**TASK STATEMENT:** Please repeat every line of text in the records below, word for word and in the same order. Leave the pictures out of your answer.

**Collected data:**

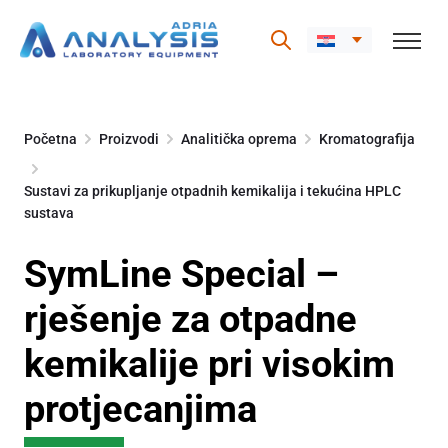
Skip
to
Početna
Proizvodi
Analitička oprema
Kromatografija
content
Sustavi za prikupljanje otpadnih kemikalija i tekućina HPLC
sustava
SymLine Special –
rješenje za otpadne
kemikalije pri visokim
protjecanjima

**SOLUTION FOR THIS EXERCISE:**
Skip
to
Početna
Proizvodi
Analitička oprema
Kromatografija
content
Sustavi za prikupljanje otpadnih kemikalija i tekućina HPLC
sustava
SymLine Special –
rješenje za otpadne
kemikalije pri visokim
protjecanjima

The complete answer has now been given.